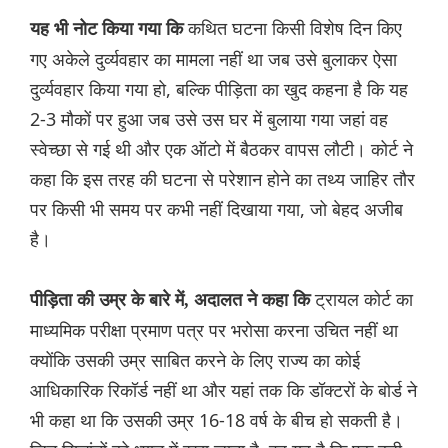
कथित घटना किसी विशेष दिन किए
यह भी नोट किया गया कि
गए अकेले दुर्व्यवहार का मामला नहीं था जब उसे बुलाकर ऐसा
दुर्व्यवहार किया गया हो, बल्कि पीड़िता का खुद कहना है कि यह
2-3 मौकों पर हुआ जब उसे उस घर में बुलाया गया जहां वह
स्वेच्छा से गई थी और एक ऑटो में बैठकर वापस लौटी। कोर्ट ने
कहा कि इस तरह की घटना से परेशान होने का तथ्य जाहिर तौर
पर किसी भी समय पर कभी नहीं दिखाया गया, जो बेहद अजीब
है।
ट्रायल कोर्ट का
पीड़िता की उम्र के बारे में, अदालत ने कहा कि
माध्यमिक परीक्षा प्रमाण पत्र पर भरोसा करना उचित नहीं था
क्योंकि उसकी उम्र साबित करने के लिए राज्य का कोई
आधिकारिक रिकॉर्ड नहीं था और यहां तक कि डॉक्टरों के बोर्ड ने
भी कहा था कि उसकी उम्र 16-18 वर्ष के बीच हो सकती है।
—————
◆ Instructions for the task ◆
Verbatim reproduction is required for the line holding "पर किसी भी समय" and for every line after it in the records, with no other line included.

◆ Reply to the task ◆
पर किसी भी समय पर कभी नहीं दिखाया गया, जो बेहद अजीब
है।
ट्रायल कोर्ट का
पीड़िता की उम्र के बारे में, अदालत ने कहा कि
माध्यमिक परीक्षा प्रमाण पत्र पर भरोसा करना उचित नहीं था
क्योंकि उसकी उम्र साबित करने के लिए राज्य का कोई
आधिकारिक रिकॉर्ड नहीं था और यहां तक कि डॉक्टरों के बोर्ड ने
भी कहा था कि उसकी उम्र 16-18 वर्ष के बीच हो सकती है।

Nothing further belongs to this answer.